:: İncelenecek Metin ::
Hizmet Tespit Davası Nedir
  • Hizmet tespit davası nedir, bu davanın şartları nelerdir, hizmet tespit davasında arabuluculuk şartı var mıdır, EYT’den faydalananlar hizmet tespit davası açabilir mi, hizmet tespit davasında zamanaşımı süresi ne kadardır, bu dava hangi mahkemede açılır, davanın istisnaları nelerdir gibi sorular sıkça sorulmaktadır, Bu makalemizde hizmet tespit davası nedeniyle açılan davalar ayrıntılı bir şekilde bilgilerinize sunulmuştur. 

Hizmet tespit davası fiili olarak sigortalı sayılan işlerde çalışanların, sigorta kaydının hiç yapılmaması veya eksik yapılması sebebiyle bu durumun tespitini ve yatırılmamış olan sigorta primlerinin ödenmesini konu alan bir dava türüdür. Hizmet tespit davası işverene karşı açılmakla birlikte kamu düzenini ilgilendirdiğinden Sosyal Güvenlik Kurumu davaya fer’i müdahil sıfatıyla dahil edilir. Davanın yasal dayanağı 5510 Sayılı Sosyal Sigortalar ve Genel Sağlık Sigortası Kanunu madde 86/9’dur. İlgili yasal düzenlemeye göre, aylık prim ve hizmet belgesi veya muhtasar ve prim hizmet beyannamesi işveren tarafından verilmeyen veya çalıştıkları Kurumca tespit edilemeyen sigortalılar, çalıştıklarını hizmetlerinin geçtiği yılın sonundan başlayarak beş yıl içerisinde iş mahkemesine başvurarak, alacakları ilâm ile ispatlayabilirlerse, bunların mahkeme kararında belirtilen aylık kazanç toplamları ile prim ödeme gün sayıları dikkate alınır. Bu dava, işçinin vefatı halinde mirasçıları tarafından da açılabilen bir davadır.

:: Yapılacak İşler ::
• A. Hizmet tespit davasını anlatan metne göre bu davanın yasal dayanağı hangi kanun maddesidir?
• B. Hizmet tespit davasını anlatan metnin devamını yazın.
Kayıtlar başka bir kaynaktan alınmıştır.

:: Girdi Verileri ::

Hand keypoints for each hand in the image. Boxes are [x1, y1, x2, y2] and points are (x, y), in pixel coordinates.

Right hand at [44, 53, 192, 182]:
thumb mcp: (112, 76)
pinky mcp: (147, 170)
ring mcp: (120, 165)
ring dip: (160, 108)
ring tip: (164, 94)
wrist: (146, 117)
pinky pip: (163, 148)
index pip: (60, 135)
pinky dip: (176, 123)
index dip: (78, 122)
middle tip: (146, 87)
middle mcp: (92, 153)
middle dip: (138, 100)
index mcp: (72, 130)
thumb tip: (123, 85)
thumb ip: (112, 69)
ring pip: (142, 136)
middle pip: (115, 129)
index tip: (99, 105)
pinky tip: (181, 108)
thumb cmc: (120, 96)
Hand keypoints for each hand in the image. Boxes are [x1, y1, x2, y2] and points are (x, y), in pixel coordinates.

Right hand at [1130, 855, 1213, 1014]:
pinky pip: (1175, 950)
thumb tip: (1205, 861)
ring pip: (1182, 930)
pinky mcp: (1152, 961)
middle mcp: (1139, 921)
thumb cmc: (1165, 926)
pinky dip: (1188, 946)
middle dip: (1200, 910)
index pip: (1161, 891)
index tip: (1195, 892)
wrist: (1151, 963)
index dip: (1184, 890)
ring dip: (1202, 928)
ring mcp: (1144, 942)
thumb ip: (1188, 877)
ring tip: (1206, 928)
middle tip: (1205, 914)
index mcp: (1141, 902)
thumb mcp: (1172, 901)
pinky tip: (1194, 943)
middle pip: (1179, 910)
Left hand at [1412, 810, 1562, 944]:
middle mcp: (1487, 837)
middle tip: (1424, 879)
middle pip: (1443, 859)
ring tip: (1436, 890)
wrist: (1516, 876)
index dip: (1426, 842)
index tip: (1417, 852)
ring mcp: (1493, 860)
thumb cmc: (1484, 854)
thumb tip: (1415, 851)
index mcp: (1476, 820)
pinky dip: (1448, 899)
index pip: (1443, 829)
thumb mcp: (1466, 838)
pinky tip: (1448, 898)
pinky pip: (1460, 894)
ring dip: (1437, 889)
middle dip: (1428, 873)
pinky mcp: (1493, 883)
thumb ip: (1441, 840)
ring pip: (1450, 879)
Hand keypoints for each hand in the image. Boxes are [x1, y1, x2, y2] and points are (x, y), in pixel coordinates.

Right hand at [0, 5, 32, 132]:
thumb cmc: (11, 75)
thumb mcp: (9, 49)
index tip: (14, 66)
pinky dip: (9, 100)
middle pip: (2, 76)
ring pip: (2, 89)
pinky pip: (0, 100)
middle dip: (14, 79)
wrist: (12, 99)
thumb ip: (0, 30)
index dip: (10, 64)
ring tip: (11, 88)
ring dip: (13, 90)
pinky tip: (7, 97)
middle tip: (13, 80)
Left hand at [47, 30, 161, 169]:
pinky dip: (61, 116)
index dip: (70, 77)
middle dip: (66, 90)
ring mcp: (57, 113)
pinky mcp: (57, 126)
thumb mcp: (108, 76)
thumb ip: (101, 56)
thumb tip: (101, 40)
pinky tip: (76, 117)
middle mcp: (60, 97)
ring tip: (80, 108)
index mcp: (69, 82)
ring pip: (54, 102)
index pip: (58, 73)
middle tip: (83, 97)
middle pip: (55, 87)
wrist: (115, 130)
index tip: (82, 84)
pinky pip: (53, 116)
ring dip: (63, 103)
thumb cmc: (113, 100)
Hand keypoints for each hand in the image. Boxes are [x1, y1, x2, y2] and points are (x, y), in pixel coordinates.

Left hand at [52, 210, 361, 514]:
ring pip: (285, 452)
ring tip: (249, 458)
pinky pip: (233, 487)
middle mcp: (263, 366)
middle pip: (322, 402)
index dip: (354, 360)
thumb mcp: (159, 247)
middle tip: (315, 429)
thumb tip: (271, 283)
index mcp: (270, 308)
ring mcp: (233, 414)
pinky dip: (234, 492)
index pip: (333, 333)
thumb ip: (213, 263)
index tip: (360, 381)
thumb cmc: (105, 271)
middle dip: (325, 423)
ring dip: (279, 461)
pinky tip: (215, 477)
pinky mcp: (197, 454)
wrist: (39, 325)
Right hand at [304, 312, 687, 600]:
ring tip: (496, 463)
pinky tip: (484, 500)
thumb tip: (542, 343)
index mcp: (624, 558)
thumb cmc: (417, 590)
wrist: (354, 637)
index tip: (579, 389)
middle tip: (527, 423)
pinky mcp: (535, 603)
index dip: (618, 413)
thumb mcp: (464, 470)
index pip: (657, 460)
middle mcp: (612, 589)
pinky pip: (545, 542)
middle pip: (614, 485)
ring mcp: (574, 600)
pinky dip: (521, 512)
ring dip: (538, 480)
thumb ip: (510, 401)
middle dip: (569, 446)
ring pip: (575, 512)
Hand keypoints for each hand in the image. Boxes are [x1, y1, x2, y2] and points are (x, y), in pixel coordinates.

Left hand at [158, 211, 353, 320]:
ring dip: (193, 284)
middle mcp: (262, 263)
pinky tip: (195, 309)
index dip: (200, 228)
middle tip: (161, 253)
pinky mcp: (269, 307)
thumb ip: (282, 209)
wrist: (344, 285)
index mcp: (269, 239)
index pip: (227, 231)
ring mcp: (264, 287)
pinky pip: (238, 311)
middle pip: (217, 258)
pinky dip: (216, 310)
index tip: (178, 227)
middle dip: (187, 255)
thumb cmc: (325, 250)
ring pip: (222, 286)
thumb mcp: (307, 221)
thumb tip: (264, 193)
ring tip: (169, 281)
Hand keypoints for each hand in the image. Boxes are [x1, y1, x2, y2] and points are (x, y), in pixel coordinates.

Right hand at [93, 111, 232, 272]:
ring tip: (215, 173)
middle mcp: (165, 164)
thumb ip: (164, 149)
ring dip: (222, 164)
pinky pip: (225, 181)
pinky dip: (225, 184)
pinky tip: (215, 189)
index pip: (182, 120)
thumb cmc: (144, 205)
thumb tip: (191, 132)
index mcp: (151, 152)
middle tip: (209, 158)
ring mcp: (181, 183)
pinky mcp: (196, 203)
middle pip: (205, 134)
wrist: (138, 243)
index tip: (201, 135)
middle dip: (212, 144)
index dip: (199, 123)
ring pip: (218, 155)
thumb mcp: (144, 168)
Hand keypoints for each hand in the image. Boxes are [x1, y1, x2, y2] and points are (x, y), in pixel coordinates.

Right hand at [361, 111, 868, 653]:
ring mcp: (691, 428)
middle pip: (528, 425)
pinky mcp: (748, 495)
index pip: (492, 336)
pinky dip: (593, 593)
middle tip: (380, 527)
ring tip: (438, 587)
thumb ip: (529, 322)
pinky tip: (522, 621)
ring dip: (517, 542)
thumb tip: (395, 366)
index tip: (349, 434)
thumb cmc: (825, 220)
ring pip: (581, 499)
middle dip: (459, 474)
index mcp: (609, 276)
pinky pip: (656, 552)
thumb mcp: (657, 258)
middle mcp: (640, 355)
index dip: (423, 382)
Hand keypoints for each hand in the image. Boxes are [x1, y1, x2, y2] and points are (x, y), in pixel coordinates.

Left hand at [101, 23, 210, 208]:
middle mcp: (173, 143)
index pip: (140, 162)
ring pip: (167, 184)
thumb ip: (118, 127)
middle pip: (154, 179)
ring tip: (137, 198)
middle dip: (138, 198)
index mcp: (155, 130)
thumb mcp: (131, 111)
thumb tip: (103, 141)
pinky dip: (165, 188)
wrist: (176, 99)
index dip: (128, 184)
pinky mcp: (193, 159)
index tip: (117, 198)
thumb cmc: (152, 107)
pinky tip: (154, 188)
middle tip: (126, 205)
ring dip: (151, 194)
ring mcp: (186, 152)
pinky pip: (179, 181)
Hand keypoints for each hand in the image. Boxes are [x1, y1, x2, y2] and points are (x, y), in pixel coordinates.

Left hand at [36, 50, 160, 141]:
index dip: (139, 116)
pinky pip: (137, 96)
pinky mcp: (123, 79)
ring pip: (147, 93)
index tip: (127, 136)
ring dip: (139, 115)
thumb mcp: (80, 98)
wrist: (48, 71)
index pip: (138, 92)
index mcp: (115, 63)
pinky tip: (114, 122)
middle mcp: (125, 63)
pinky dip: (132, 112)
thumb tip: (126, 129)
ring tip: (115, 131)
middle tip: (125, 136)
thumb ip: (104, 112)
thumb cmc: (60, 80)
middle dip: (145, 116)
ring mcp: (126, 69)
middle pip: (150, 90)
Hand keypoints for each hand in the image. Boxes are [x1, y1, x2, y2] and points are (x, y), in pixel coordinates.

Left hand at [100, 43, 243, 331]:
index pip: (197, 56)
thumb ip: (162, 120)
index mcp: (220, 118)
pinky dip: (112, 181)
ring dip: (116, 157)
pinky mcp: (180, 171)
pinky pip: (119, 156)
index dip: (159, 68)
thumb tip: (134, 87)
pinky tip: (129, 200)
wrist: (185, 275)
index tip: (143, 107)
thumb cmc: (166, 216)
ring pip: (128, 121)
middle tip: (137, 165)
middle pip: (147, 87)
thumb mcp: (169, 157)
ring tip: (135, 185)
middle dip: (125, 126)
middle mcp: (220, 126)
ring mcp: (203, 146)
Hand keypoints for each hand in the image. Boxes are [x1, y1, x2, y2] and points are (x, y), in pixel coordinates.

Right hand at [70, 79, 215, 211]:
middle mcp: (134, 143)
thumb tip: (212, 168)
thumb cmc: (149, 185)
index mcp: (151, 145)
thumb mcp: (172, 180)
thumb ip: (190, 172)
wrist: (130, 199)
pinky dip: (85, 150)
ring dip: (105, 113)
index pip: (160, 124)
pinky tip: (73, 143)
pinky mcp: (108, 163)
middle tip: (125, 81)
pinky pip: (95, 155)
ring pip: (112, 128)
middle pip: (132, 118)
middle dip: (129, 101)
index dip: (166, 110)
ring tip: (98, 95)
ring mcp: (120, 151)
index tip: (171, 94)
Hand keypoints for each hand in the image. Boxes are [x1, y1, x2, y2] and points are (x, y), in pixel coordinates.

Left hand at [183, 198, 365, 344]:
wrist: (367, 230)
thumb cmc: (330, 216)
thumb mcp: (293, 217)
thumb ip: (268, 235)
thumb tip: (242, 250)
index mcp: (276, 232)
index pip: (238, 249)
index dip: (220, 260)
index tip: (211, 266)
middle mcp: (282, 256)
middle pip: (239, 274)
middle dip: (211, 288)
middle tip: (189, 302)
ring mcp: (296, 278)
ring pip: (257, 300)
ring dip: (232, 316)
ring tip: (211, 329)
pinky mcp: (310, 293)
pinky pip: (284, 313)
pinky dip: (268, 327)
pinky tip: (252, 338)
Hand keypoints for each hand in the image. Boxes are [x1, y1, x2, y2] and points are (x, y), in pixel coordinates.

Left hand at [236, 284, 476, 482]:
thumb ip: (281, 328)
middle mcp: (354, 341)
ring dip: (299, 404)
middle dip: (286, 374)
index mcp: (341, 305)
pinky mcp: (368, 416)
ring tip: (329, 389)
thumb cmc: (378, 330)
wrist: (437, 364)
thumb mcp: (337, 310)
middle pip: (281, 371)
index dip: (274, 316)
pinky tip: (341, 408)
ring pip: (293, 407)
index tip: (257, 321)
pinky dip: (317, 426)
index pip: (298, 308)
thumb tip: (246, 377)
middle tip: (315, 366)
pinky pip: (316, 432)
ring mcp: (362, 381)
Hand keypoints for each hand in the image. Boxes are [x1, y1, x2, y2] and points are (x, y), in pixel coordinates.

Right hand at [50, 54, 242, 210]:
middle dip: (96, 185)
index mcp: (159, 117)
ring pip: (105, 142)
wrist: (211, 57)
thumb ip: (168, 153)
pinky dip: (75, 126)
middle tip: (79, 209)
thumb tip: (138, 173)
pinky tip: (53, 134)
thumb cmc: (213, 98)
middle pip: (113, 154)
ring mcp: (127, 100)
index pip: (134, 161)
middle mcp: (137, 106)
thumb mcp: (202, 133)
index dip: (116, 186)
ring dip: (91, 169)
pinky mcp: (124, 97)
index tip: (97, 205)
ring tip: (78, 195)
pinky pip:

:: Yanıtlar ::
• A. 5510 Sayılı Sosyal Sigortalar ve Genel Sağlık Sigortası Kanunu madde 86/9.

• B.
İş Hukuku Davaları

Hizmet Tespit Davası Nedir?

Hizmet tespit davası kısaca sigortasız çalıştırılan işçilerin sigorta kayıtlarının düzeltilmesini ve eksik prim ödemelerinin yapılmasını sağlamak için açılan bir iş davasıdır. Bu davada uyuşmazlık, hizmetin fiilen kesintisiz gerçekleştirildiği durumda işçinin işe giriş çıkışı varmış gibi gösterilmesi, iş sigortalı sayıldığı halde SGK’ya bildirim yapılmaması veya bildirimin geç yapılması vb. sebeplerden doğmaktadır. Öyle ki söz konusu dava Anayasal bir hak olan sosyal güvenlik hakkını dolayısıyla kamu düzenini ilgilendirmektedir. Hizmet tespit davasında davanın Sosyal Güvenlik Kurumuna ihbarı yapılmakta ve SGK’nın feri müdahil sıfatıyla davaya katılımı sağlanmaktadır. Neticede mahkemenin nihai kararına göre de SGK tarafından hak sahibi işçi hakkında gerekli değişiklikler yapılmaktadır. Ancak eğer SGK dava sürecine dahil edilmezse verilen kararın yerine getirilecek yasal bir hükmü olmamaktadır.

Hizmet Tespit Davası Şartları Nelerdir?

Hizmet tespit davasının şartları şu şekilde sıralanabilir;

  1. İşçinin iş görme borcunu yerine getirmesi,
  2. Hizmet sözleşmesine dayalı fiili çalışmanın bulunması,
  3. Bu çalışmanın sigortalı çalışılan işlerden olması,
  4. İşçinin sigortasız çalışmasının ve primlerinin eksik ödenmesinin veya hiç ödenmemesi,
  5. Bu durumun SGK’ca önceden tespit edilmemesi, 
  6. Yapılan işin üzerinden 5 yıl geçmeden hizmet tespit davasının açılmasıdır.

Hizmet Tespit Davasında Arabuluculuk Süreci

Hizmet tespit davasında arabuluculuk dava şartlarından değildir. Bu nedenle dava öncesinde arabulucuya başvurulmuş olması zorunluluğu bulunmaz. Ancak taraflar dilerse ihtiyari arabuluculuk sürecini yürütebilir. Neticede hakkı ihlal edildiği iddiasında bulunan işçinin, doğrudan hizmet tespit davası açması mümkündür.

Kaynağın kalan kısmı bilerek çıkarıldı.